You've probably heard the word "arthritis" before. And now, you may be wondering if it could be affecting you. By definition, arthritis means "joint inflammation," and it's used to describe more than 100 different diseases and conditions that affect joints, the tissues that surround joints, and other connective tissue.

Arthritis can affect people differently. It's common in adults 65 and older, but it can affect people of all ages, races, and ethnic groups. In fact, about 1 out of every 5 adults in the United States — around 50 million people — has reported being diagnosed by their doctor with some form of arthritis.

Two of the most common forms of arthritis are osteoarthritis and rheumatoid arthritis.

Osteoarthritis and rheumatoid arthritis have different causes, risk factors, and effects on the body:

  • Osteoarthritis pain, stiffness, or inflammation most frequently appears in the hips, knees, and hands.
  • Rheumatoid arthritis commonly affects the hands and wrists but can also affect areas of the body other than the joints.
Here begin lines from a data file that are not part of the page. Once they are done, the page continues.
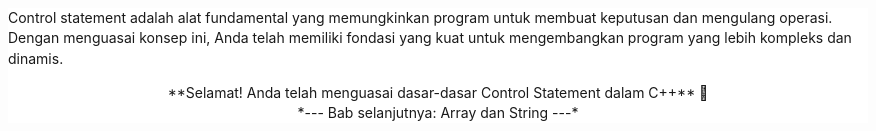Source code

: Control statement adalah alat fundamental yang memungkinkan program untuk membuat keputusan dan mengulang operasi. Dengan menguasai konsep ini, Anda telah memiliki fondasi yang kuat untuk mengembangkan program yang lebih kompleks dan dinamis.

<div align="center">
**Selamat! Anda telah menguasai dasar-dasar Control Statement dalam C++** 🎯
</div>




<div align="center">
*--- Bab selanjutnya: Array dan String ---*
</div>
Even though they have these differences, osteoarthritis and rheumatoid arthritis often share common symptoms:

  • Joint pain
  • Stiffness
  • Inflammation or swelling

The importance of talking to your doctor.

Sometimes arthritis symptoms make it harder to do certain activities. By talking to your doctor about your symptoms, he or she may help you find other ways to continue doing some of those activities.

Your doctor can also help evaluate your current treatment and may recommend other, more effective ways to help you manage your arthritis. The sooner you take action and talk to your doctor, the sooner you can start managing your arthritis symptoms more effectively.